START EXERCISE MATERIALS
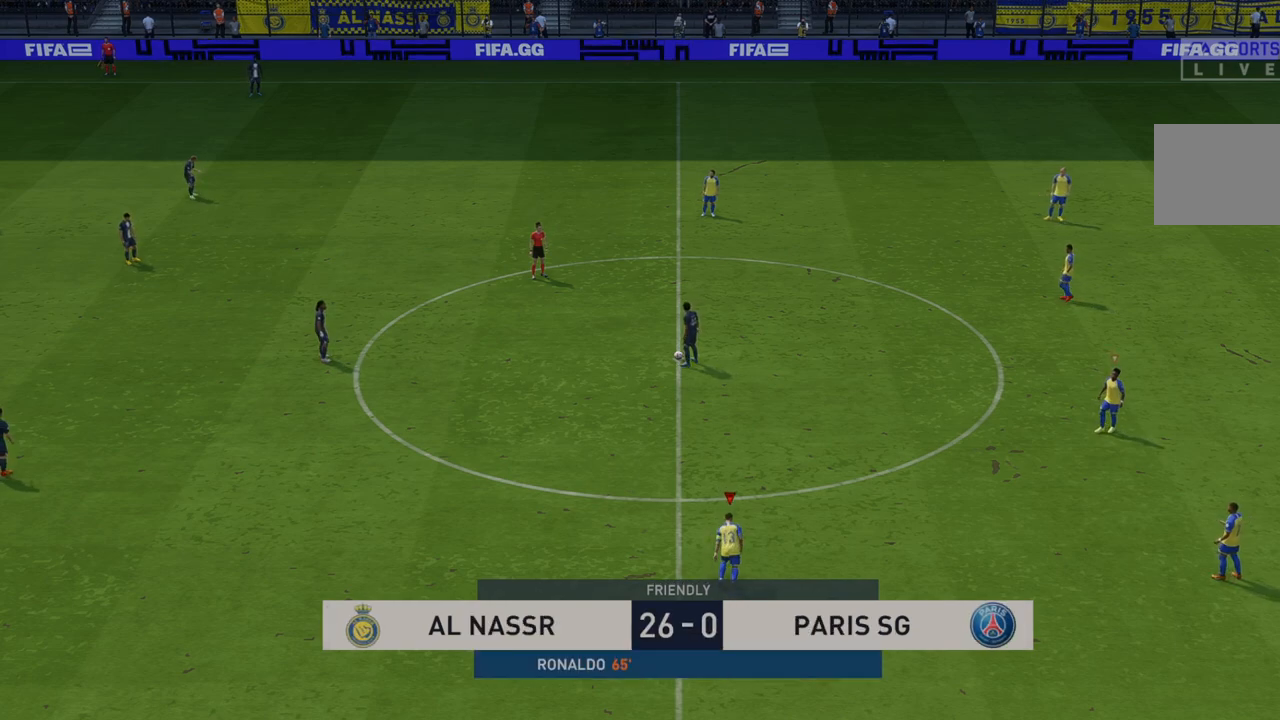
{"buttons": ["R2"], "left_stick": "up-left", "right_stick": "center", "events": [[433, "left_stick", "up-left"]]}
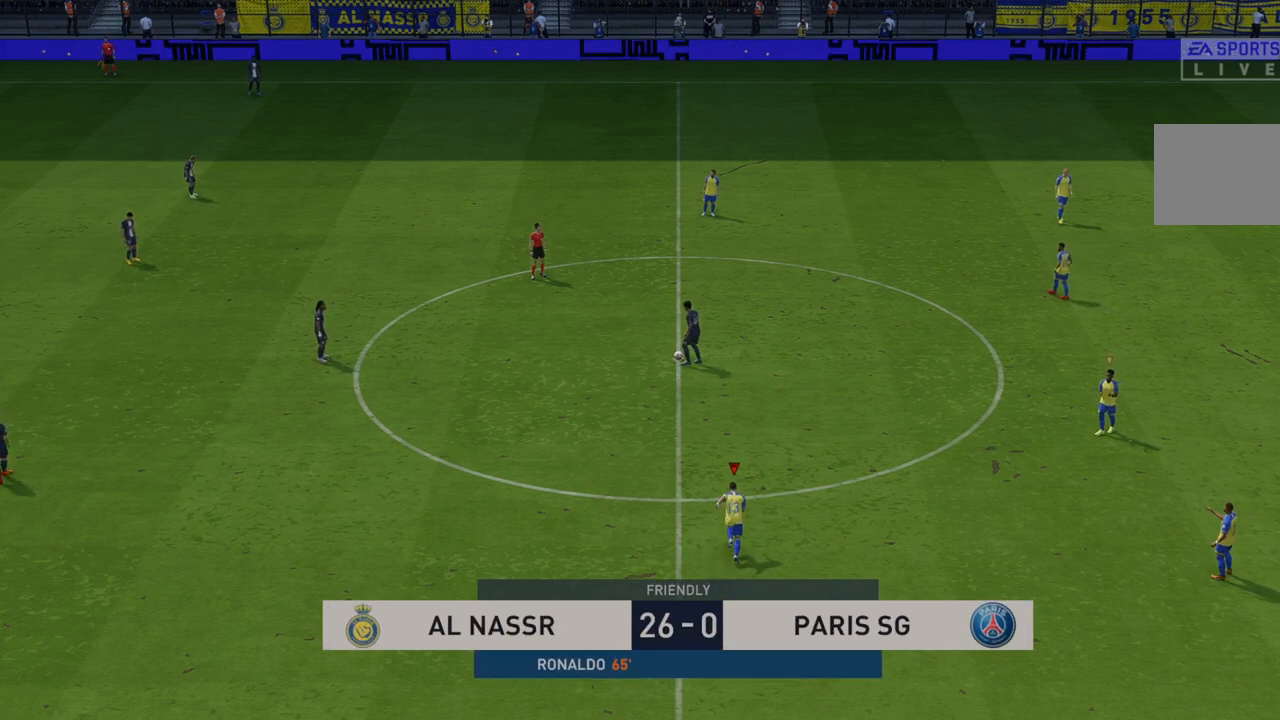
{"buttons": ["R2"], "left_stick": "left", "right_stick": "center", "events": [[183, "left_stick", "left"]]}
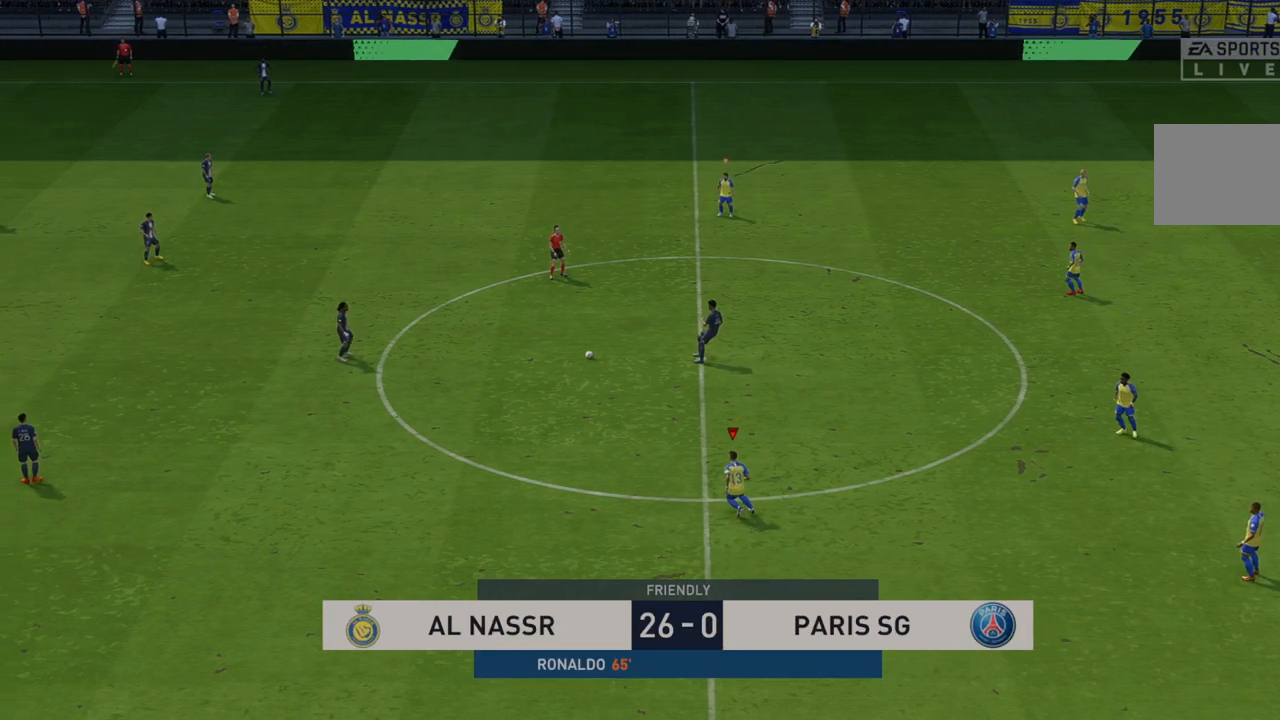
{"buttons": ["R2"], "left_stick": "left", "right_stick": "center", "events": []}
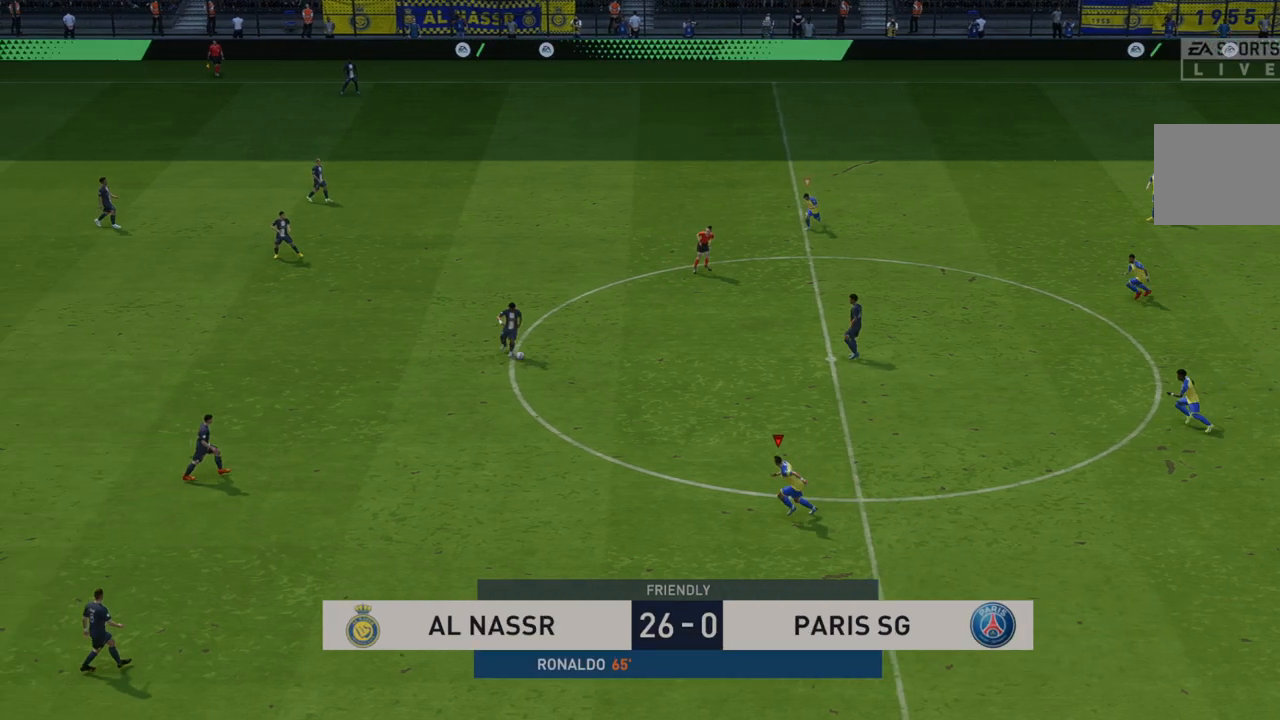
{"buttons": ["R2"], "left_stick": "left", "right_stick": "center", "events": []}
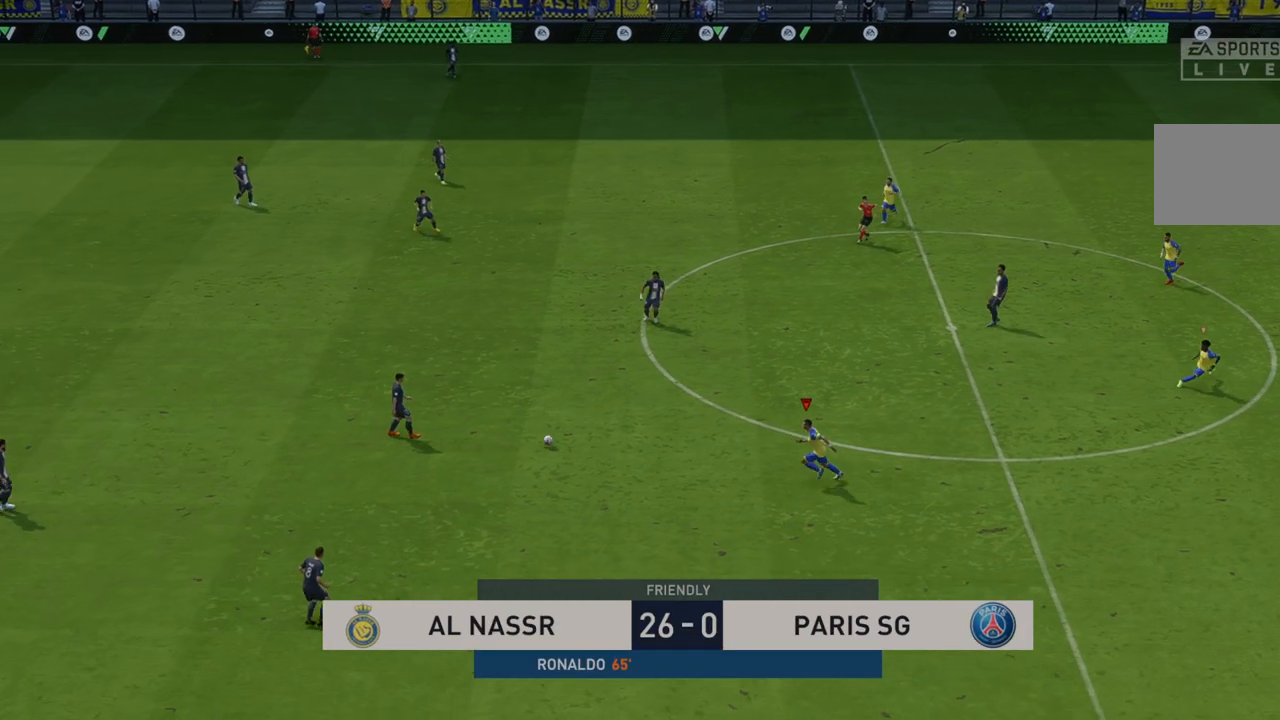
{"buttons": ["R2"], "left_stick": "down-left", "right_stick": "center", "events": [[17, "left_stick", "down-left"]]}
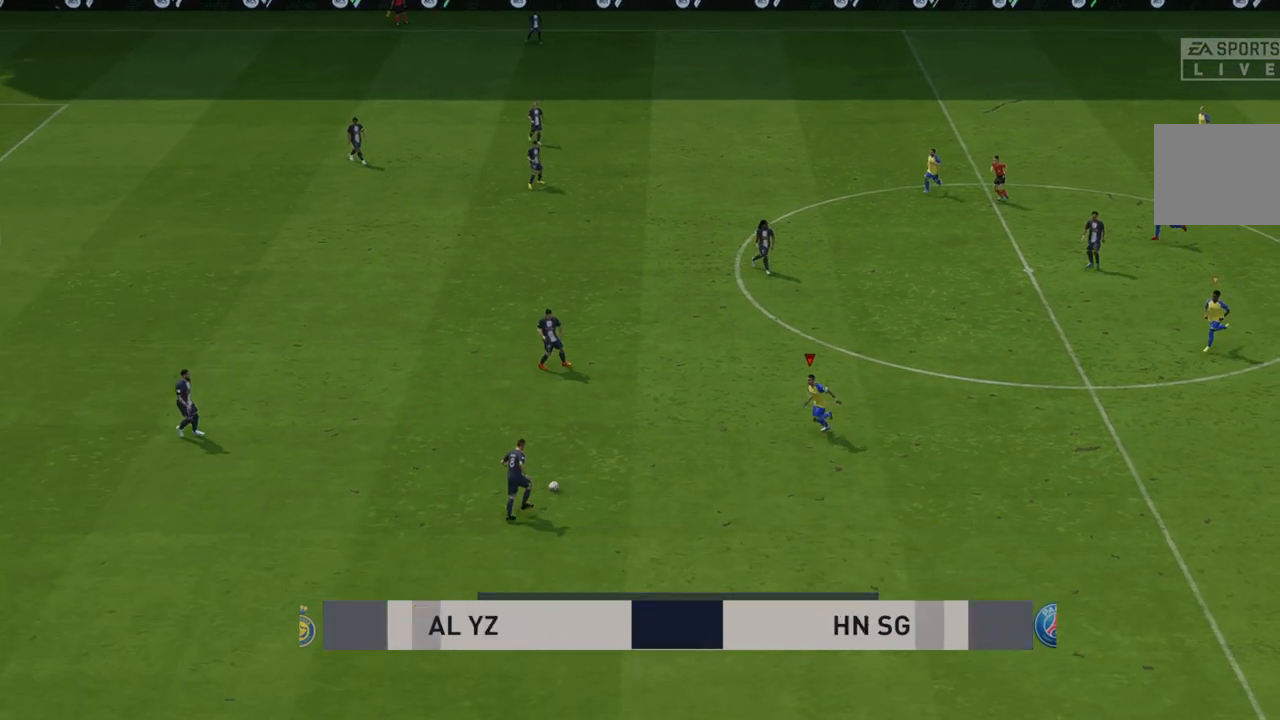
{"buttons": ["R2"], "left_stick": "up-right", "right_stick": "center", "events": [[250, "left_stick", "left"], [383, "left_stick", "up-right"]]}
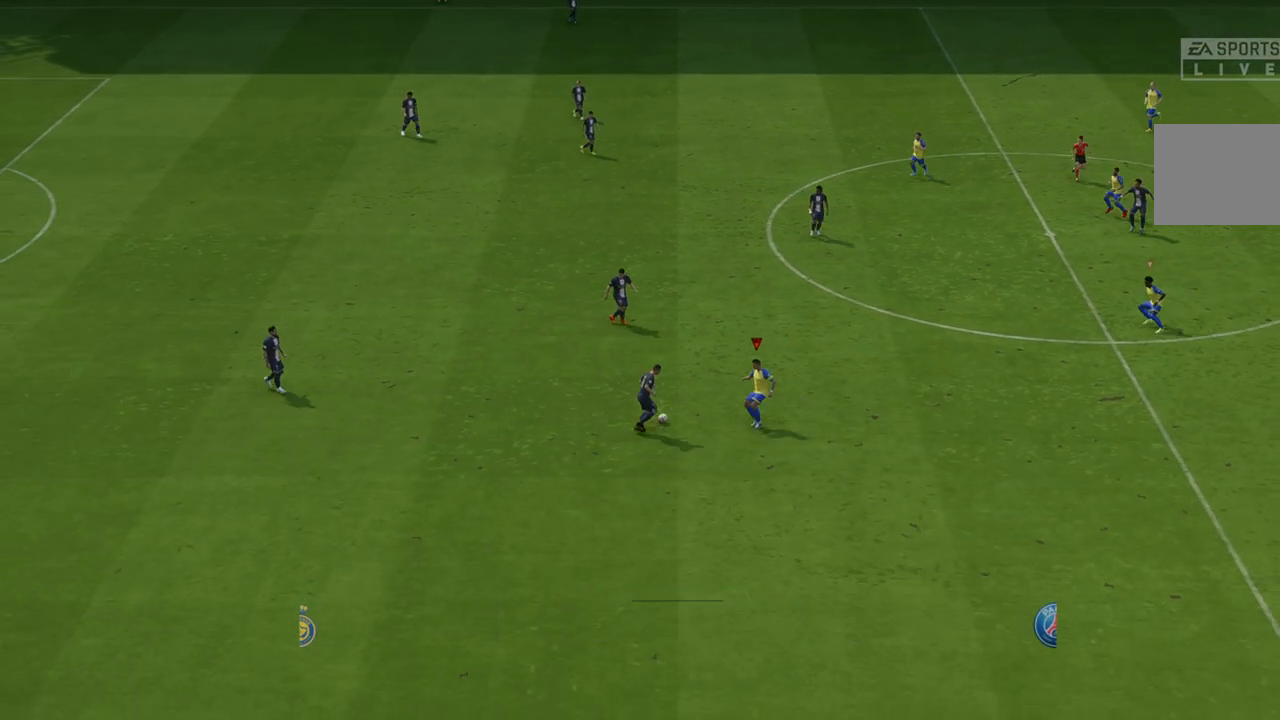
{"buttons": ["R2"], "left_stick": "up-right", "right_stick": "center", "events": []}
END EXERCISE MATERIALS
TASK OBJECTIVE: All the records above must be retyped exactly, except for their pictures.

ANSWER BELOW:
{"buttons": ["R2"], "left_stick": "up-left", "right_stick": "center", "events": [[433, "left_stick", "up-left"]]}
{"buttons": ["R2"], "left_stick": "left", "right_stick": "center", "events": [[183, "left_stick", "left"]]}
{"buttons": ["R2"], "left_stick": "left", "right_stick": "center", "events": []}
{"buttons": ["R2"], "left_stick": "left", "right_stick": "center", "events": []}
{"buttons": ["R2"], "left_stick": "down-left", "right_stick": "center", "events": [[17, "left_stick", "down-left"]]}
{"buttons": ["R2"], "left_stick": "up-right", "right_stick": "center", "events": [[250, "left_stick", "left"], [383, "left_stick", "up-right"]]}
{"buttons": ["R2"], "left_stick": "up-right", "right_stick": "center", "events": []}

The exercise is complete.